It's just a tag I thought looked good for use with the COMPOSE feature of a skippable FILE! or TAG! that shows you which slots to compose. I think that's pretty great. If you want you can pick another tag.
(The predicate functionality is currently disabled, pending more research on how predicates will be done system-wise...)
There's definitely a lot to think through regarding this. I'll be the first to say that.
But I feel like /foo/bar being legal is feeling fairly close to non-negotiable for me. And if /foo/bar is legal, I don't want that to be a PATH! and /foo to be a REFINEMENT!.
I wish there was more experience with this. :-/
This might be something you find you appreciate more with time. Hopefully you can be happy enough by virtue of getting back #issue as a string type, and there is %file ... that's pretty good coverage.
It was historically the case that quoted values returned a distinct type, so this isn't a new behavior.
rebol2>> (type? first [x])
== word! ; new plan would be @[word]
rebol2>> (type? first ['x])
== lit-word! ; new plan would be @['word]

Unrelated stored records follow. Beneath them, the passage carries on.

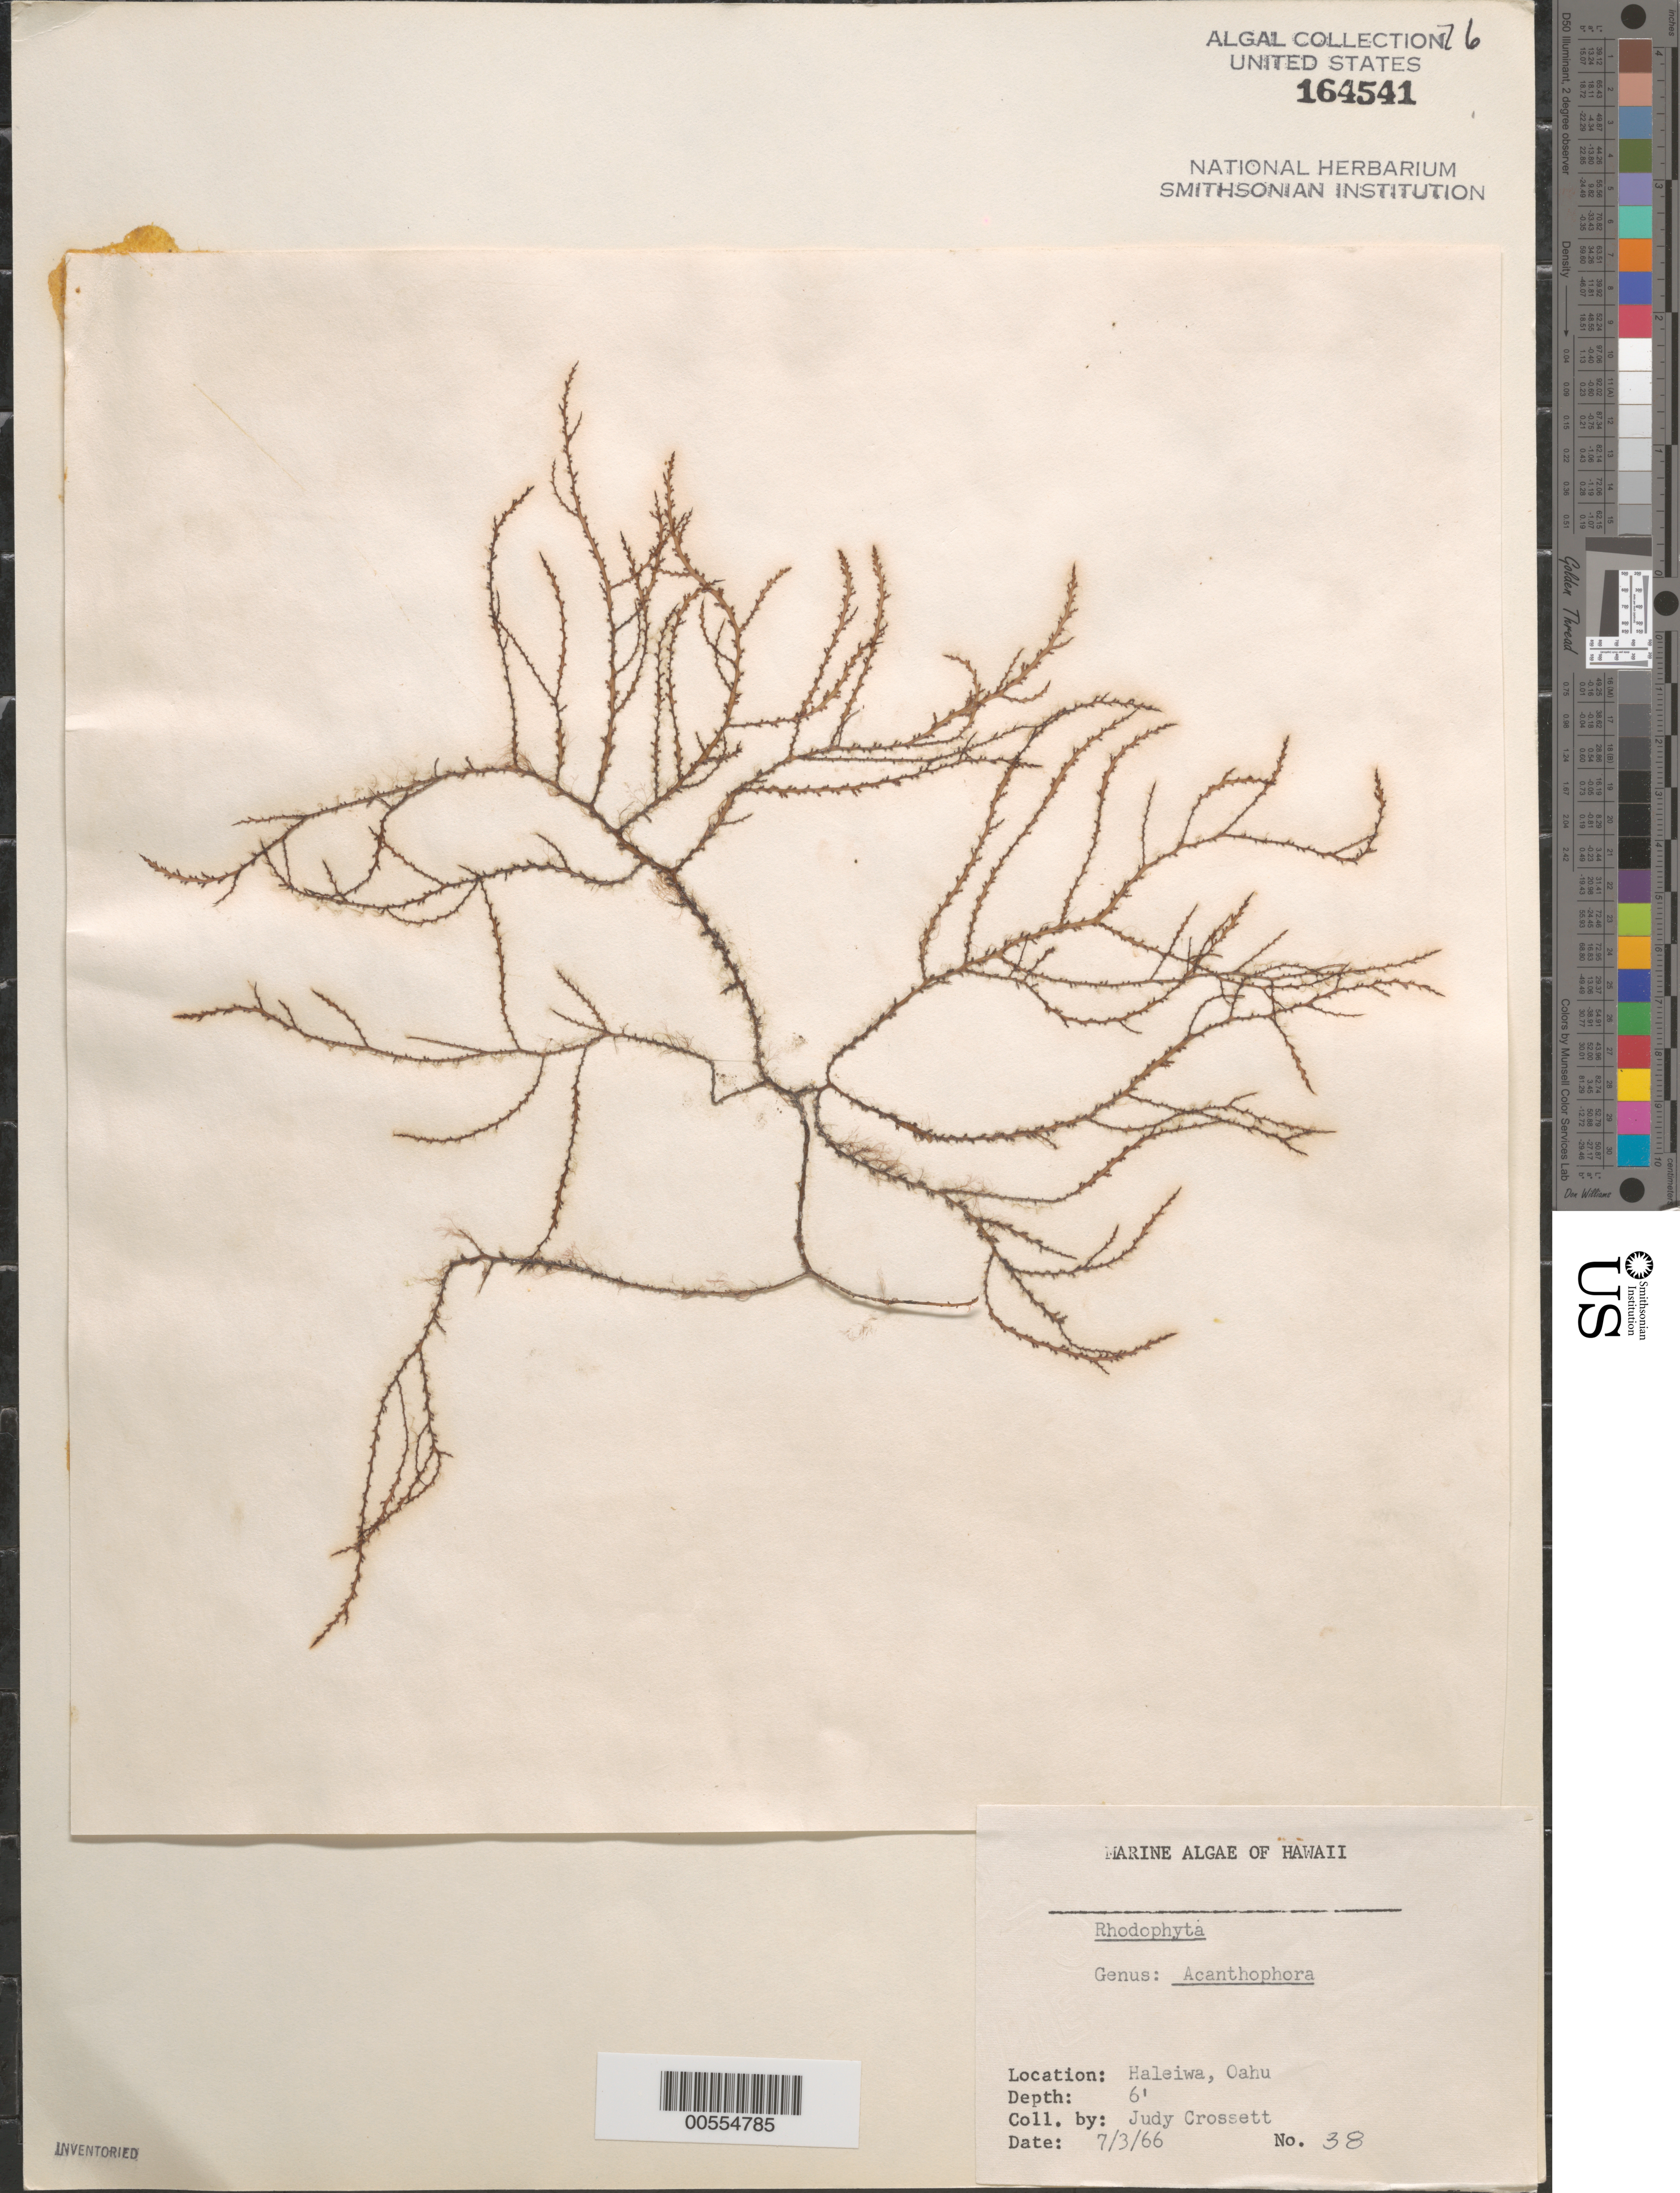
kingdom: Plantae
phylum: Rhodophyta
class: Florideophyceae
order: Ceramiales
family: Rhodomelaceae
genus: Acanthophora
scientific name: Acanthophora sp.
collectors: J. Crossett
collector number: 38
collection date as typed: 03 Jul 1966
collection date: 1966-07-03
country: United States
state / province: Hawaii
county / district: Honolulu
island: Oahu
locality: Haleiwa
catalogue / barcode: US 164541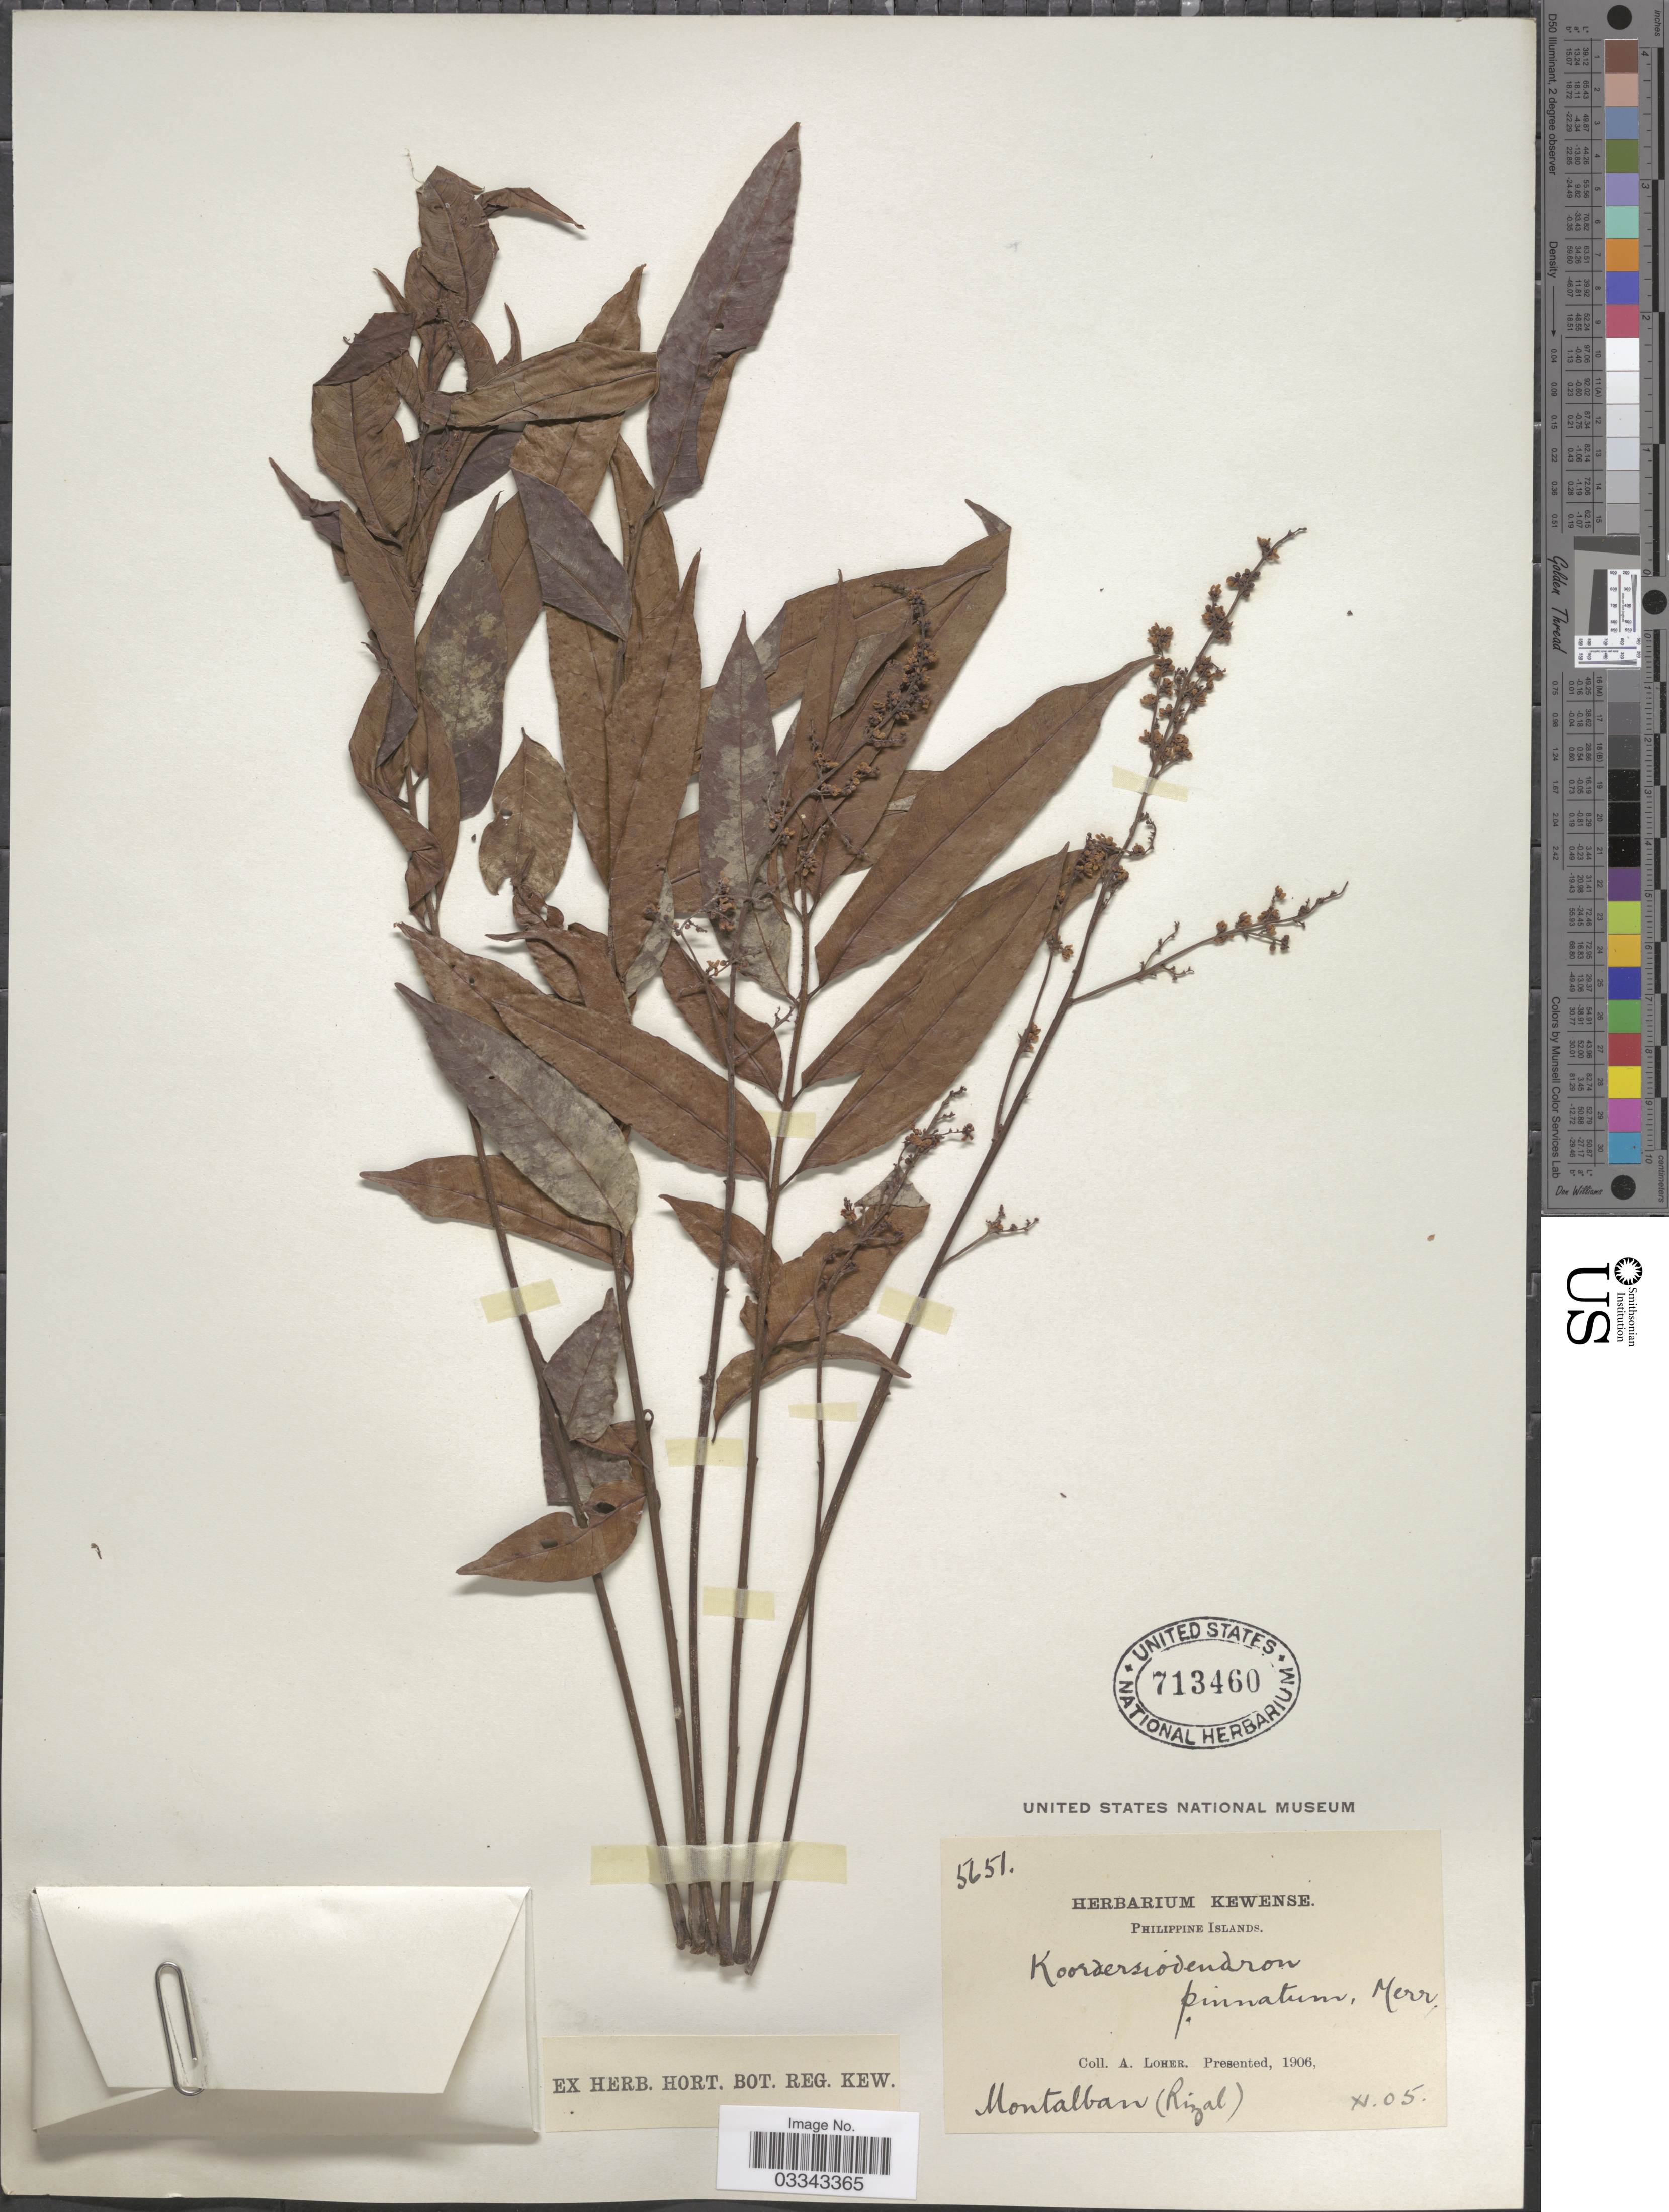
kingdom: Plantae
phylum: Tracheophyta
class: Magnoliopsida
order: Sapindales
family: Anacardiaceae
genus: Koordersiodendron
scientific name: Koordersiodendron pinnatum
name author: (Blanco) Merr.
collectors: A. Loher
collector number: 5651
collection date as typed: Transcribed d/m/y: /11/5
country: Philippines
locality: Philippine Islands. Montalban (Rizal).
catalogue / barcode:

I would counter that I am skeptical of the use cases for such an indiscriminate "I don't care if it's quoted or not" test. I've previously pointed out that if the default is for dialects to treat quoted items the same as non, there is no incentive for users to be clean about stripping quotes off...and things will become a mess, making it hard to reclaim quoting for real purposes later.
I just don't see it coming up that you want to ignore how many quote levels there are and treating everything the same regardless. The cases where this would make sense seem covered by NOQUOTE.